**Exercise requirements:** Which part of the news report on the Lahore bomb attack runs between "A senior leader" and "the military operation.", inclusive? Output that part word for word.

**Passage provided:**
★ ★ ★ ★ ★
Thursday, May 28, 2009

Taliban deputy claims responsibility for Pakistan bomb attacks

A senior leader of the Taliban in Pakistin today claimed responsibility for the bomb attack in Lahore that killed at least 24 people and wounded hundreds more, saying it was revenge for the army offensive against militants in Swat valley.

Hakimullah Mehsud, a deputy to the Pakistani Taliban chief, Baitullah Mehsud, told the Associated Press that the attack on the offices of the police chief and Pakistan's main spy agency, the ISI, was connected to the military operation.

"It was in response to the Swat operation where innocent people have been killed," Mehsud said. The little-known group Taliban Movement in Punjab has also claimed responsibility for the attack.

The attack was the third in Lahore in as many months and Pakistanis have been bracing themselves for violent retaliation since the army launched a sweeping operation against the Taliban in Swat valley three weeks ago.
★ ★ ★ ★ ★
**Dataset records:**
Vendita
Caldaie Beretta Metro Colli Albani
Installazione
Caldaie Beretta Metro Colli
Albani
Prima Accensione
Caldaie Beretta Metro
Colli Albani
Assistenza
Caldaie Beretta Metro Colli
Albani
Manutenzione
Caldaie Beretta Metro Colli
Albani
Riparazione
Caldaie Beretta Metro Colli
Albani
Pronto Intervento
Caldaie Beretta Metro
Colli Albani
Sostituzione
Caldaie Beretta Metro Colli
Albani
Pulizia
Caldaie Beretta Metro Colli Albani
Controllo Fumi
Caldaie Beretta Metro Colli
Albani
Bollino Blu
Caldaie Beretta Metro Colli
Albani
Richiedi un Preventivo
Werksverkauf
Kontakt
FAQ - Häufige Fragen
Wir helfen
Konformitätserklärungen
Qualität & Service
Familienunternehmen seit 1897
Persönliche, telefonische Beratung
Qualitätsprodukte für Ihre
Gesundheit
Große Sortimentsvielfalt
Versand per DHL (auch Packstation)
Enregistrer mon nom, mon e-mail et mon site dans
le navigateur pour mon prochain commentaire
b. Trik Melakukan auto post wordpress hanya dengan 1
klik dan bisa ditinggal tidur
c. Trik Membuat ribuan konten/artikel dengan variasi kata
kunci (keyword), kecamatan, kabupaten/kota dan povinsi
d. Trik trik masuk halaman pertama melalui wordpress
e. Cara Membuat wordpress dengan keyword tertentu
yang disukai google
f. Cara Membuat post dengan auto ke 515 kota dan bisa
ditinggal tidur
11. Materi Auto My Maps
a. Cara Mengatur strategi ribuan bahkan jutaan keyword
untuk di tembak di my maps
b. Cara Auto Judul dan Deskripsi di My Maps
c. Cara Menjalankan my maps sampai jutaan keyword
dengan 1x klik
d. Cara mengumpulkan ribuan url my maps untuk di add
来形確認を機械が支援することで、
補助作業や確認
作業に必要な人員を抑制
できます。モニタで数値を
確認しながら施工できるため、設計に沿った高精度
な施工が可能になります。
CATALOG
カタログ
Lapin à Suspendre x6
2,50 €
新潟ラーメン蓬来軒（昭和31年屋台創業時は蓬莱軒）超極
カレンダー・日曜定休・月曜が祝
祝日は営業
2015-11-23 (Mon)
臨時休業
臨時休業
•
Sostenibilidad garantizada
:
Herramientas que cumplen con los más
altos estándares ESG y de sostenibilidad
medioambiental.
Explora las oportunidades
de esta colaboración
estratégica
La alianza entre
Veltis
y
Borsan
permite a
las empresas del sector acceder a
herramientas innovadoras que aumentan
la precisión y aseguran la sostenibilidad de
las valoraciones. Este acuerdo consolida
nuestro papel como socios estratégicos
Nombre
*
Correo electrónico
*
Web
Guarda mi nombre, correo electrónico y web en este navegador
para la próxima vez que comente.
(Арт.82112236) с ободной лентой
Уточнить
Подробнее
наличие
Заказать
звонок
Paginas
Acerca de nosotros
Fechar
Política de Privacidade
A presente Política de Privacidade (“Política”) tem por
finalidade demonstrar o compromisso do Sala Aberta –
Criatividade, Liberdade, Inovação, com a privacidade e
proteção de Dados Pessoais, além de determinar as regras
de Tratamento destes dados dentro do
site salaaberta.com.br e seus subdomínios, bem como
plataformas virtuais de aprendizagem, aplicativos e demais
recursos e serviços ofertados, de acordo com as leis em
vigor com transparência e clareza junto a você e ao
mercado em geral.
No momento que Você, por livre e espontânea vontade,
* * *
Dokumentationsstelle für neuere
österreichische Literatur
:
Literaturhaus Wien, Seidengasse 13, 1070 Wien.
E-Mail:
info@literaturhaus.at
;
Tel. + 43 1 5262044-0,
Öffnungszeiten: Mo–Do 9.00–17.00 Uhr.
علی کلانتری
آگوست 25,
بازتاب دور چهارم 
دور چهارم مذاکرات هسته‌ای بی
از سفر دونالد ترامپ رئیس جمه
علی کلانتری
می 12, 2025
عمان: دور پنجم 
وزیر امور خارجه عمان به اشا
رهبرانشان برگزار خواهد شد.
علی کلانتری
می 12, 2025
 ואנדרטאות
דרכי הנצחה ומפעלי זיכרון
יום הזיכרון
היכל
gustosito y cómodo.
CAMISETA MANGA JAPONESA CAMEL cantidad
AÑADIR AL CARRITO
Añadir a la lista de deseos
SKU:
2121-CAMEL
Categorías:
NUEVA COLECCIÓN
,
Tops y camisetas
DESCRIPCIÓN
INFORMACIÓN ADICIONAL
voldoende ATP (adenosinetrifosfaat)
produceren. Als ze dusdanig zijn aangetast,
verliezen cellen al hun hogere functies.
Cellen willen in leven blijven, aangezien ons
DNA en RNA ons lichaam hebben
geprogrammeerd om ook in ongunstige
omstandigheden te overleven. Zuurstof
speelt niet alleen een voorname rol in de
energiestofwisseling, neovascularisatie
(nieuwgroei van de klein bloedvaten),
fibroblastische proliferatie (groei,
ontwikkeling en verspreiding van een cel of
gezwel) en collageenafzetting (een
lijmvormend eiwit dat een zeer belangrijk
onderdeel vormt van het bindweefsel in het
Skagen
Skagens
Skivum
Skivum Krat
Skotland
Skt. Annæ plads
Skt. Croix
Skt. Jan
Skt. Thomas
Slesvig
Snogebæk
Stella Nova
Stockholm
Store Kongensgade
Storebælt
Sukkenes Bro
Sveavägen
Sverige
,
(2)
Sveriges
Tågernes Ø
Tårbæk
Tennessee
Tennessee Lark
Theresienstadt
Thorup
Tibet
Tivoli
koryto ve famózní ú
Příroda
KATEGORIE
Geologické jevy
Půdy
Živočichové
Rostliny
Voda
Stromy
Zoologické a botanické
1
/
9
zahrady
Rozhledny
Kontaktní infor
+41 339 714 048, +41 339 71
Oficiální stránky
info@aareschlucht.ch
★ ★ ★ ★ ★
**Response box:**
A senior leader of the Taliban in Pakistin today claimed responsibility for the bomb attack in Lahore that killed at least 24 people and wounded hundreds more, saying it was revenge for the army offensive against militants in Swat valley.

Hakimullah Mehsud, a deputy to the Pakistani Taliban chief, Baitullah Mehsud, told the Associated Press that the attack on the offices of the police chief and Pakistan's main spy agency, the ISI, was connected to the military operation.